EXERCISE DETAILS: Extract all of the entries and set them down verbatim.

DATA FOR PROCESSING below:

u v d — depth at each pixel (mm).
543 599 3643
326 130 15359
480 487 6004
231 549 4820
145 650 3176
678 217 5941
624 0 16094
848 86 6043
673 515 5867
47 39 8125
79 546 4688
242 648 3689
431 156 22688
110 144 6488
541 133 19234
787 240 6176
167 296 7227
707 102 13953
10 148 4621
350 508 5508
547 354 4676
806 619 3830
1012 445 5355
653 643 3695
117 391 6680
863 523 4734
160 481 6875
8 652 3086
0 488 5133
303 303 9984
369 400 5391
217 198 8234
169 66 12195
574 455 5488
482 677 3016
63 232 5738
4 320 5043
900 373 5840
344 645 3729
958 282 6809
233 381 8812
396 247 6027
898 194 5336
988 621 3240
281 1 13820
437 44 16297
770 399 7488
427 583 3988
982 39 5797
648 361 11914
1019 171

End of DATA FOR PROCESSING.

THE ANSWER:
u v d — depth at each pixel (mm).
543 599 3643
326 130 15359
480 487 6004
231 549 4820
145 650 3176
678 217 5941
624 0 16094
848 86 6043
673 515 5867
47 39 8125
79 546 4688
242 648 3689
431 156 22688
110 144 6488
541 133 19234
787 240 6176
167 296 7227
707 102 13953
10 148 4621
350 508 5508
547 354 4676
806 619 3830
1012 445 5355
653 643 3695
117 391 6680
863 523 4734
160 481 6875
8 652 3086
0 488 5133
303 303 9984
369 400 5391
217 198 8234
169 66 12195
574 455 5488
482 677 3016
63 232 5738
4 320 5043
900 373 5840
344 645 3729
958 282 6809
233 381 8812
396 247 6027
898 194 5336
988 621 3240
281 1 13820
437 44 16297
770 399 7488
427 583 3988
982 39 5797
648 361 11914
1019 171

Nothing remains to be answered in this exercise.